#### OPDRACHTEN:
(A) Noem alle datums die in het persbericht staan, elke datum één keer.
(B) Tot welke functie werd Olaf Sleijpen volgens het persbericht op 1 december 2007 benoemd?
(C) Typ uit het persbericht het stuk over dat begint bij "Juist in deze" en doorloopt tot en met "Wetenschappen en Bedrijfskunde.".

Universiteit Maastricht

Universiteit Maastricht
Persbericht
5 februari 2009

Embargo tot vrijdag 6 februari 2009, 16.30 uur

Oratie prof. Olaf Sleijpen over Nederlands pensioenstelsel "Tijd rijp voor export van ons pensioenstelsel naar de EU"

Juist in deze tijden van kredietcrisis zou het goed zijn om het Nederlandse pensioenstelsel te exporteren naar EU-lidstaten. Ondanks het feit dat Nederlandse pensioenfondsen het moeilijk hebben, is de situatie in het buitenland nog desastreuzer. Daarom is men in de EU naarstig op zoek naar alternatieven. Bovendien is export van het Nederlandse stelsel voor het voortbestaan van het stelsel van levensbelang. Het Nederlandse pensioenstelsel is steeds meer een vreemde eend in de bijt. Export kan de positie van het Nederlandse stelsel in de EU versterken. Dat beweert prof.dr. Olaf Sleijpen (38) in zijn oratie "Exporteerbaarheid van het Nederlandse pensioenstelsel naar de Europese Unie" die hij vrijdag 6 februari zal uitspreken. Op 1 december 2007 werd hij benoemd tot bijzonder hoogleraar European Economic Policy aan de Faculteit der Economische Wetenschappen en Bedrijfskunde.

#### LIJST MET RIJEN:
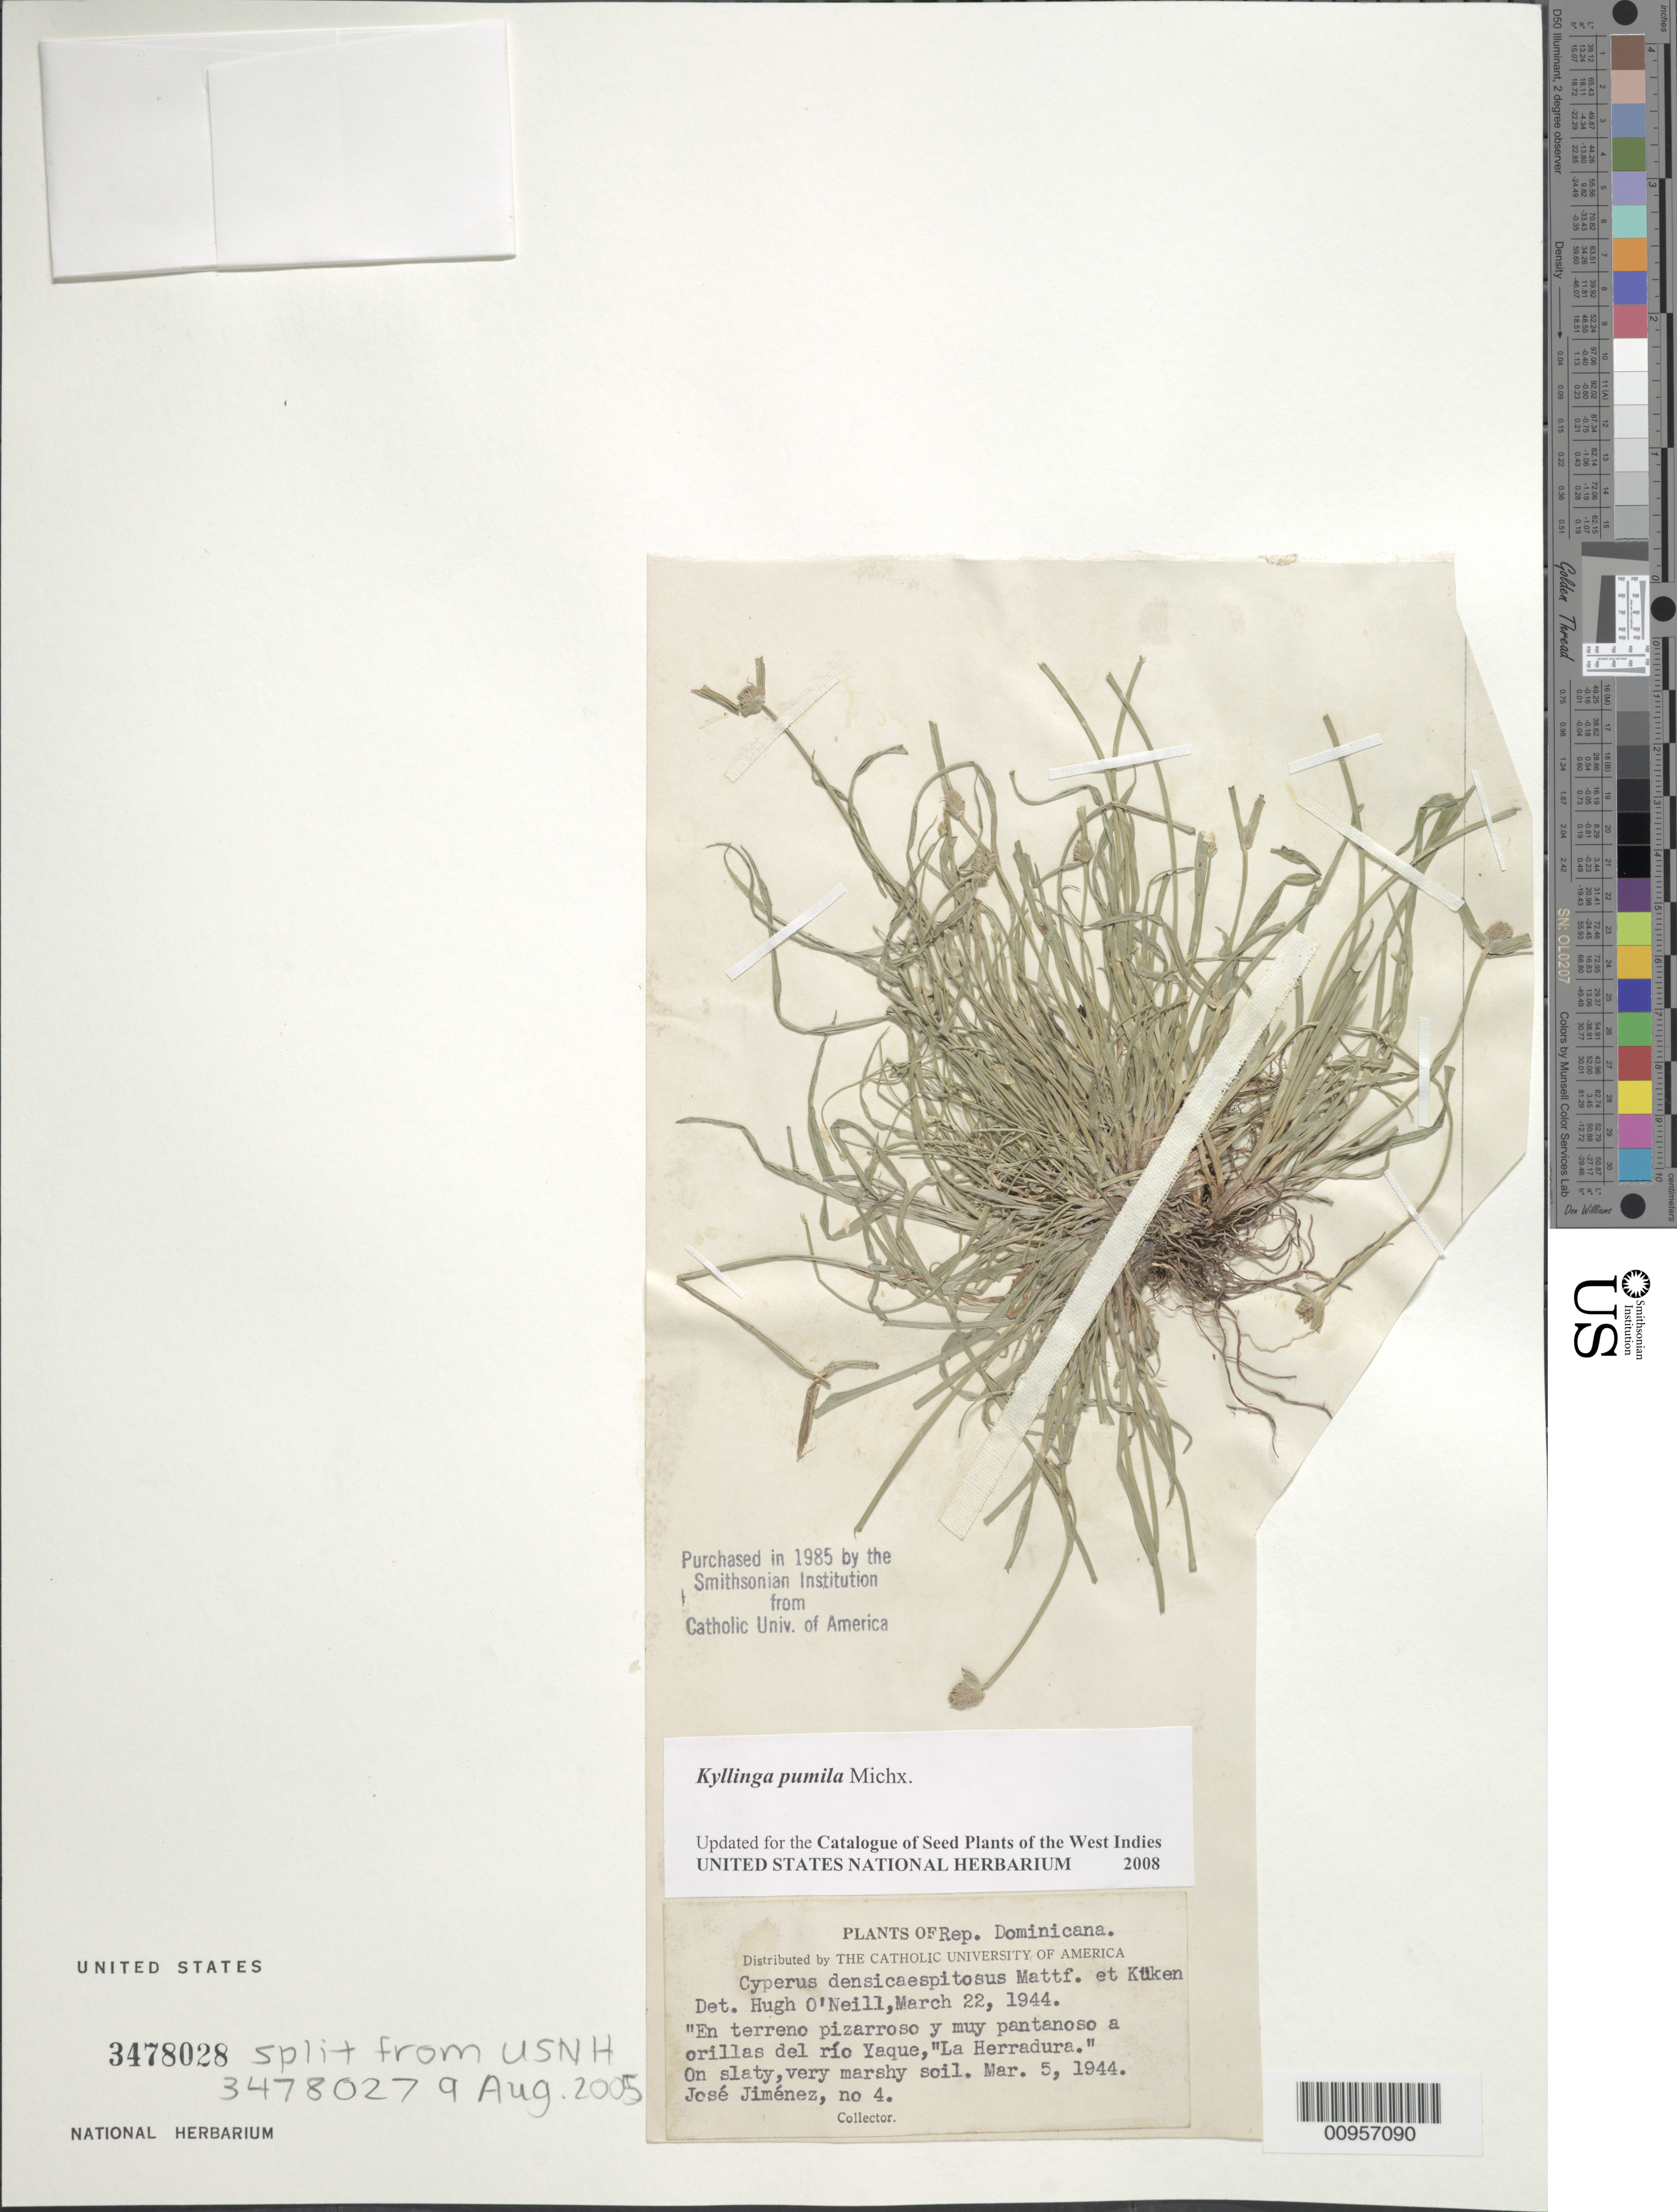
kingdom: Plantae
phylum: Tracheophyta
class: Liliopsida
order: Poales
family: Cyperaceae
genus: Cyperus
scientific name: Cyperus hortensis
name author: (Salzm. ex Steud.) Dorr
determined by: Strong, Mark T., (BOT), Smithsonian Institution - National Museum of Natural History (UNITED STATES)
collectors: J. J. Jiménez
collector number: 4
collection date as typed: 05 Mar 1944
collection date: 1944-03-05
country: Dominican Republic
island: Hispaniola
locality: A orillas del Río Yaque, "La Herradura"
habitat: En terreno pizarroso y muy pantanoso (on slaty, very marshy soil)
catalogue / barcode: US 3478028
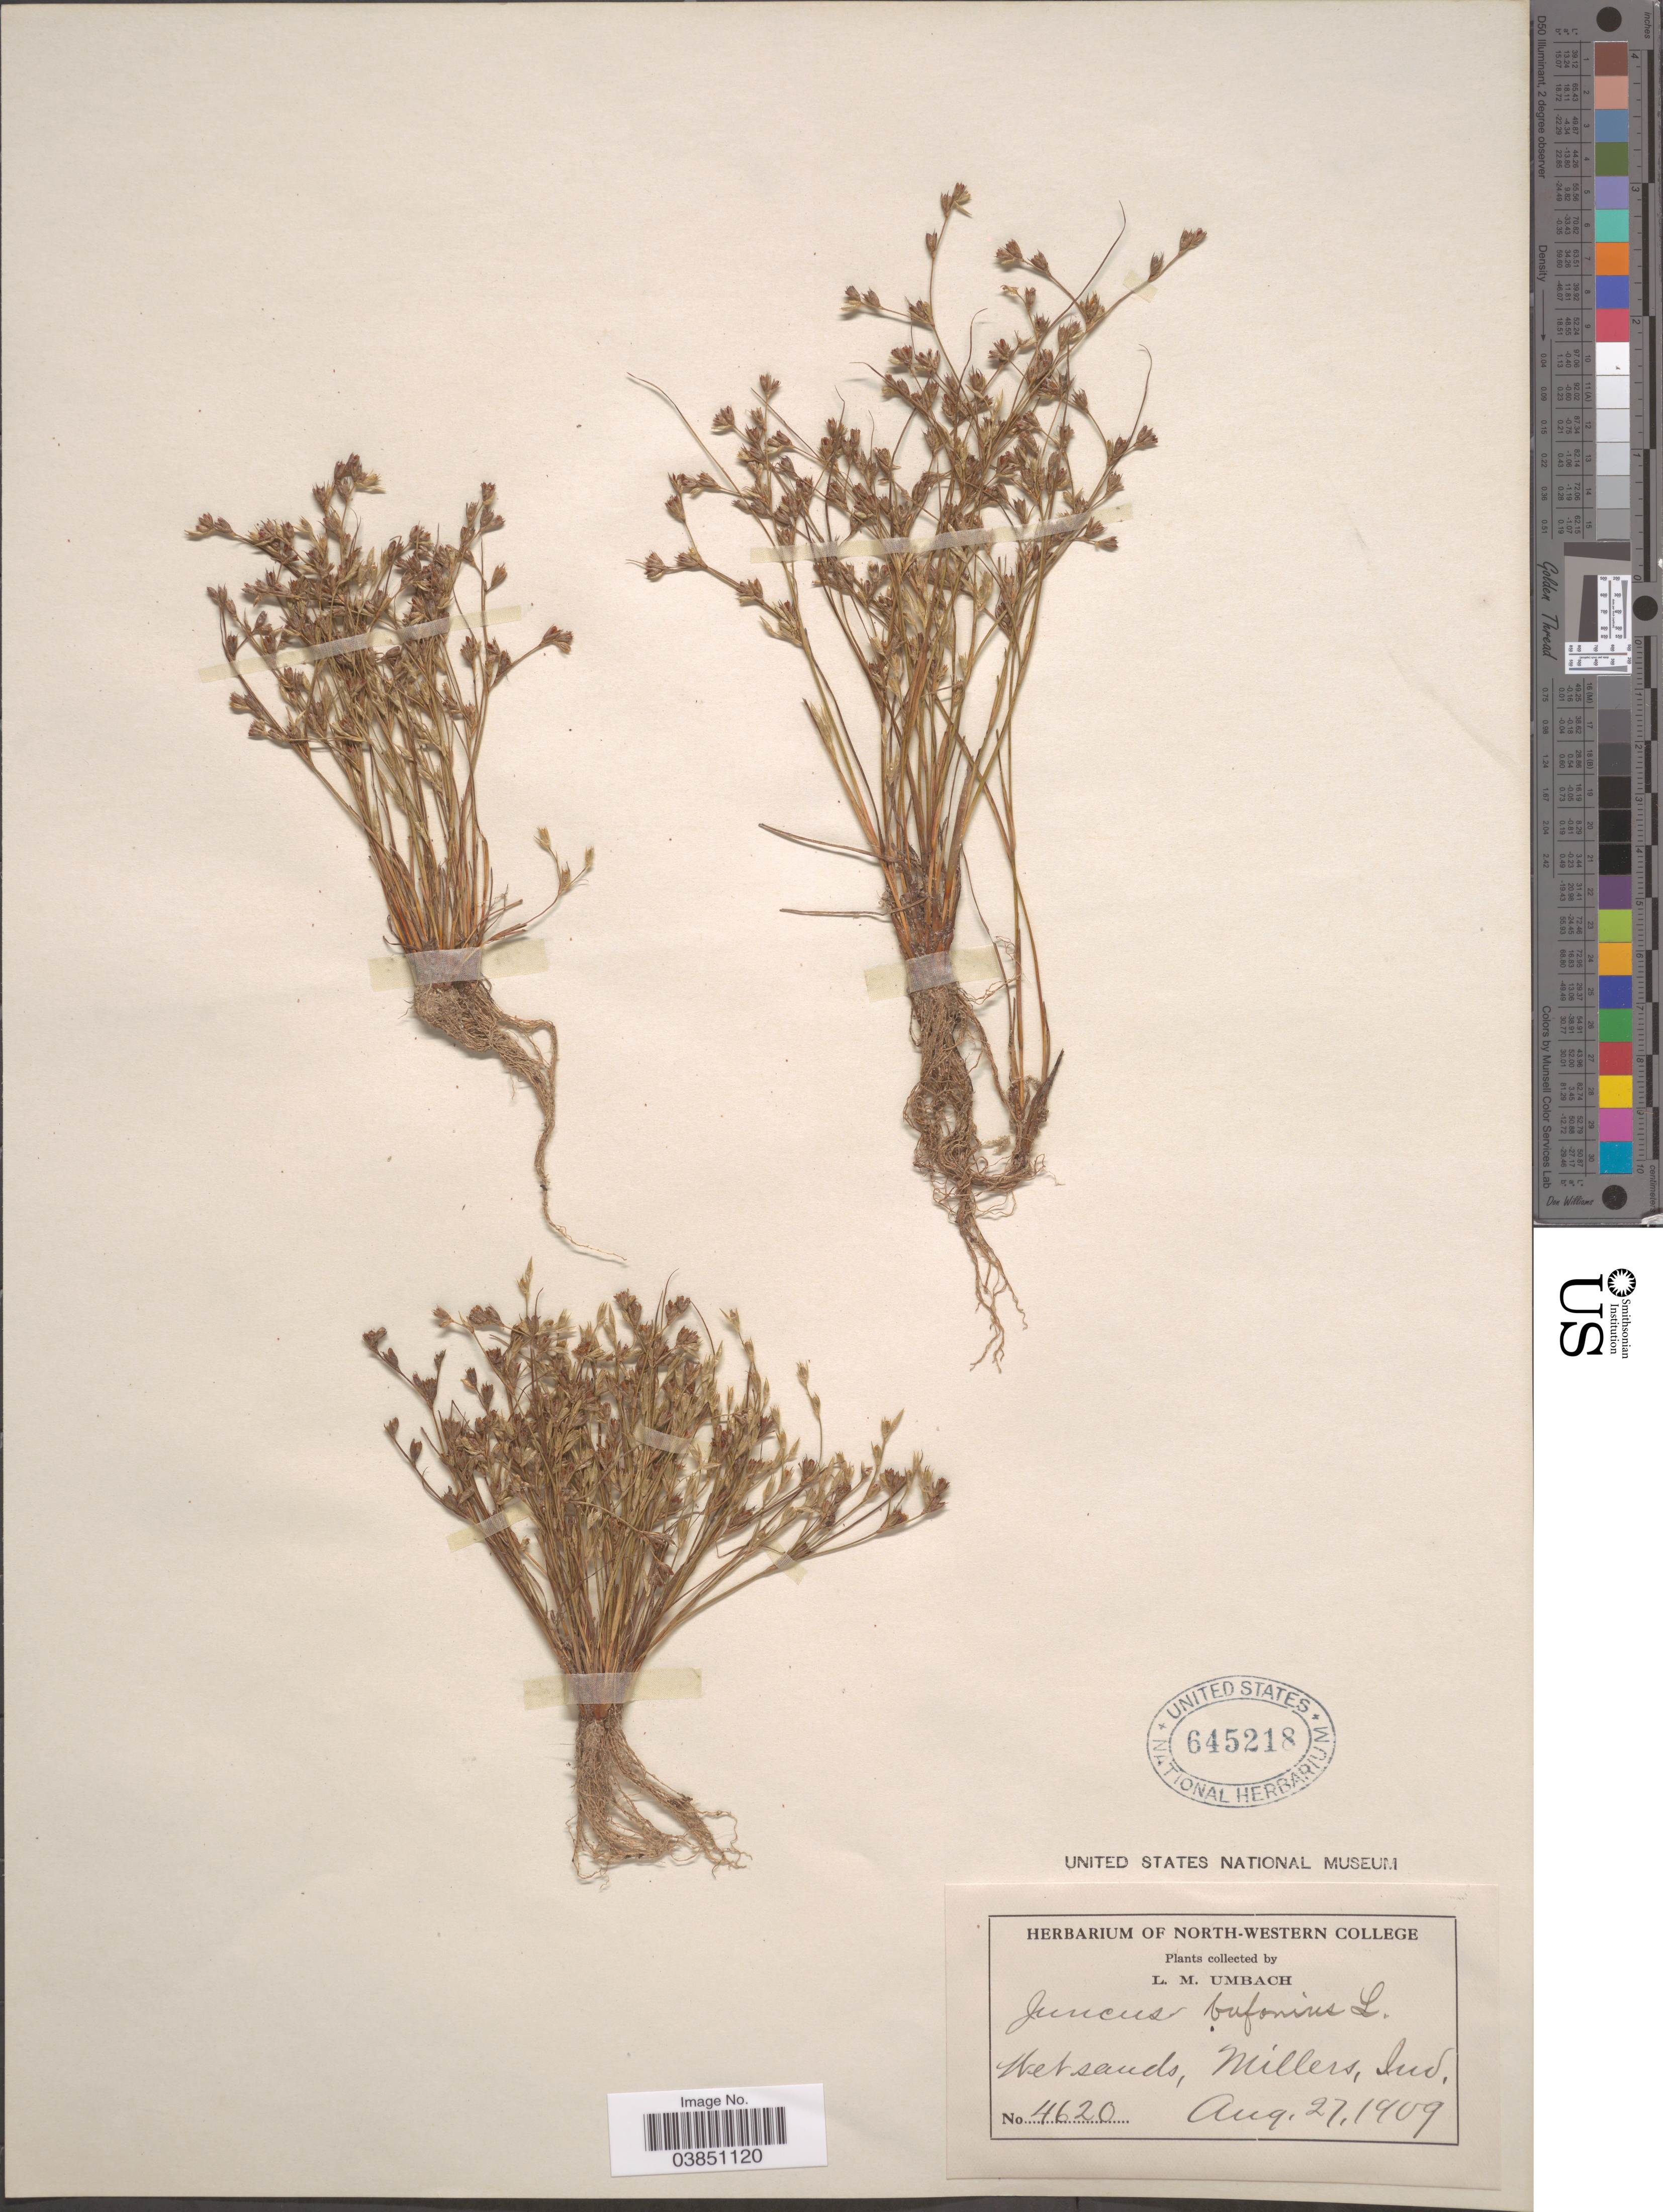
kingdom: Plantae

#### ANTWOORDEN:
(A) 5 februari 2009; 6 februari 2009; 1 december 2007

(B) Tot bijzonder hoogleraar European Economic Policy aan de Faculteit der Economische Wetenschappen en Bedrijfskunde.

(C)
Juist in deze tijden van kredietcrisis zou het goed zijn om het Nederlandse pensioenstelsel te exporteren naar EU-lidstaten. Ondanks het feit dat Nederlandse pensioenfondsen het moeilijk hebben, is de situatie in het buitenland nog desastreuzer. Daarom is men in de EU naarstig op zoek naar alternatieven. Bovendien is export van het Nederlandse stelsel voor het voortbestaan van het stelsel van levensbelang. Het Nederlandse pensioenstelsel is steeds meer een vreemde eend in de bijt. Export kan de positie van het Nederlandse stelsel in de EU versterken. Dat beweert prof.dr. Olaf Sleijpen (38) in zijn oratie "Exporteerbaarheid van het Nederlandse pensioenstelsel naar de Europese Unie" die hij vrijdag 6 februari zal uitspreken. Op 1 december 2007 werd hij benoemd tot bijzonder hoogleraar European Economic Policy aan de Faculteit der Economische Wetenschappen en Bedrijfskunde.